Arranca ancora il disegno di legge per la concorrenza. Ieri una giornata quasi intera di riunioni in Senato ha prodotto l’intesa politica su un pacchetto di articoli, ma le votazioni in commissione Industria non sono comunque partite in attesa che si risolvano altri temi controversi e sono destinate a slittare alla prossima settimana. Il punto, interessante per capire la piega che prende una delle riforme cruciali del Piano nazionale di ripresa e resilienza, è che la direzione sembra essere un ridimensionamento della portata liberalizzatrice rispetto al testo che era uscito dal consiglio dei ministri. Accade nel caso dei servizi pubblici locali ad esempio. E fino a ieri sera maggioranza e governo hanno battagliato sulle concessioni idroelettriche, con una riscrittura in via di definizione che di fatto limiterebbe la portata delle gare.
L’articolo 6, relativo alla delega al governo per il riordino dei servizi pubblici locali, perde uno dei punti qualificanti cioè la previsione tra i criteri della delega, per gli appalti sopra soglia comunitaria, di una motivazione anticipata da trasmettere all’Antitrust in caso di ricorso alla gestione in-house del servizio quindi con rinuncia al mercato. Resta solo una motivazione qualificata, praticamente ex post. Non passa però l’ulteriore paradossale tentativo di gran parte della maggioranza di estendere la motivazione anche al caso opposto, cioè alla decisione di indire una gara. Su questo è arrivato il no di Palazzo Chigi. «La battaglia per il mercato in questo paese è sempre difficile - dicono Luigi Marattin di Iv e Matteo Richetti di Azione - ma almeno abbiamo evitato in un provvedimento che si chiama “concorrenza” che ci sia scritto che gli enti locali devono giustificarsi quando scelgono la concorrenza».
Ma non è l’unico passaggio dell’articolo 6 ritoccato dopo il lungo confronto tra governo e maggioranza.

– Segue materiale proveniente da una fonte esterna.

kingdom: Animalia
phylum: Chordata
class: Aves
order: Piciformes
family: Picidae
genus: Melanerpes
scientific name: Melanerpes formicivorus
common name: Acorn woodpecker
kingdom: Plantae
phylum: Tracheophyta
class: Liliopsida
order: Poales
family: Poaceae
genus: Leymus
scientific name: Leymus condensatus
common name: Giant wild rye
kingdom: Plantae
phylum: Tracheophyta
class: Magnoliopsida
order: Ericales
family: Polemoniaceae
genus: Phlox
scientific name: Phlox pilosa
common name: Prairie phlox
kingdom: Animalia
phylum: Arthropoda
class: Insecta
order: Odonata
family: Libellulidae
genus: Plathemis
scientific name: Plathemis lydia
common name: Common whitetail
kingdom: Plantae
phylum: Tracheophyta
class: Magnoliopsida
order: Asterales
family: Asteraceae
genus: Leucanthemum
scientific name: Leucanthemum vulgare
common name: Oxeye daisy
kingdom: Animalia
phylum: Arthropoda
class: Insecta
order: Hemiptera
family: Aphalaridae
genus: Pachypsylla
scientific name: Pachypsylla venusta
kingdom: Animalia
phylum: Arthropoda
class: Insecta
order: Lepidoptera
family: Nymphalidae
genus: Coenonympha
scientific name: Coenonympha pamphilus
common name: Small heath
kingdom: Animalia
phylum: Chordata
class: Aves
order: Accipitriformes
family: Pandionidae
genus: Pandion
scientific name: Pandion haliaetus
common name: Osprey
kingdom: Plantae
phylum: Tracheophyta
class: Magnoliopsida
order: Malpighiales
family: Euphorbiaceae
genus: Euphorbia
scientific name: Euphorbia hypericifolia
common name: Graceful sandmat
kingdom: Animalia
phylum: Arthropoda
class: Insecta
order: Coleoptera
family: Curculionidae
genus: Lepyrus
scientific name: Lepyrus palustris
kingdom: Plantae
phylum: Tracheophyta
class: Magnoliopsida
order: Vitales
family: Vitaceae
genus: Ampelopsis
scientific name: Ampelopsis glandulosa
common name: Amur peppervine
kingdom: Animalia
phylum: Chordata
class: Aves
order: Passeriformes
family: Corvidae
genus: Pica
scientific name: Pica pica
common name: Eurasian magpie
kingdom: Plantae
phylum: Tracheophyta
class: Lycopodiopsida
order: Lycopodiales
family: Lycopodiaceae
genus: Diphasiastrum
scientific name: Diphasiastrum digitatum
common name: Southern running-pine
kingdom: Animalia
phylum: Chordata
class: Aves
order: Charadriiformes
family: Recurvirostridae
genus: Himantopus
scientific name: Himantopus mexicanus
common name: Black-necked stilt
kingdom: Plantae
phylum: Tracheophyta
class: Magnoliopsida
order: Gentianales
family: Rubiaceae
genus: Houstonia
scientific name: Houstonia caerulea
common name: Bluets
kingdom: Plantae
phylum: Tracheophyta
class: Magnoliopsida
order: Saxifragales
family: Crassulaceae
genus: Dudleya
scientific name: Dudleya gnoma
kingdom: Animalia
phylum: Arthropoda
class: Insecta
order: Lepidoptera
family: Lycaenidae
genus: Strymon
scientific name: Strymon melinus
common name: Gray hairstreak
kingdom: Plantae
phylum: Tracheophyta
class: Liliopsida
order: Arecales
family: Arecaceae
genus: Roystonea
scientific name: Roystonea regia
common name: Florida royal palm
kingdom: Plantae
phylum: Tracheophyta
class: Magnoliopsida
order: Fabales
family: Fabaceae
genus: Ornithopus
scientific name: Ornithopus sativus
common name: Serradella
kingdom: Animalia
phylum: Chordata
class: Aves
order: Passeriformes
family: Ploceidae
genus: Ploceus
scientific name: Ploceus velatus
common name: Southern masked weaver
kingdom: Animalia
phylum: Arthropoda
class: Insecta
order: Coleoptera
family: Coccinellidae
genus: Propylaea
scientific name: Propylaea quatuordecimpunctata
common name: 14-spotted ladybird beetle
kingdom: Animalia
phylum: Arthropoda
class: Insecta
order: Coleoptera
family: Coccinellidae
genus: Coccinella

Di fronte alle pressioni di alcuni parlamentari, a partire da quelli di Leu, per ottenere adeguate tutele sul servizio di gestione dell’acqua, sarà specificato che dovranno essere tenute in «adeguata considerazione» le differenze tra i servizi di interesse economico generale a rete e gli altri servizi pubblici locali di rilevanza economica, anche ai fini «della scelta tra autoproduzione e ricorso al mercato». Insomma, un insieme di paletti che potrebbero limitare il governo nell’esercizio della delega. Si nota anche quando, alla previsione di criteri per l’istituzione di regimi speciali o esclusivi in conformità alla normativa Ue, si aggiunge il passaggio che tiene in considerazione le «peculiari» caratteristiche economiche, sociali, ambientali e geomorfologiche del contesto territoriale «che non permettano un efficace e utile ricorso al mercato».
Su altre derive anti-concorrenziali il governo ha tenuto il punto. Ha definito non percorribile, ad esempio, l’introduzione di un divieto generale di alienazione della proprietà pubblica che pure era emerso tra le proposte della maggioranza e ha frenato sul tentativo di riscrivere le clausole sociali per l’occupazione in modo che fossero una preferenza de facto per il rinnovo del gestore uscente. Tra le altre novità c’è un esteso ricorso ai pareri dell’Authority dell’energia e delle reti (Arera) nella definizione della delega, precisando inoltre che sono salve in ogni caso le sue competenze in materia di regolazione economico-tariffaria e della qualità del servizio.
Si capirà oggi invece in che misura l’esecutivo reggerà l’urto sulle concessioni idroelettriche. Le gare regionali fortemente difese dalla Lega dovrebbero restare in piedi, nella forma attuale o rivisitate secondo il modello del project financing, ma solo se la maggioranza (Pd e M5S i più determinati) otterrà da Palazzo Chigi una riscrittura convincente che permetta realmente di applicare i poteri speciali del governo, il cosiddetto golden power, anche in questo ambito.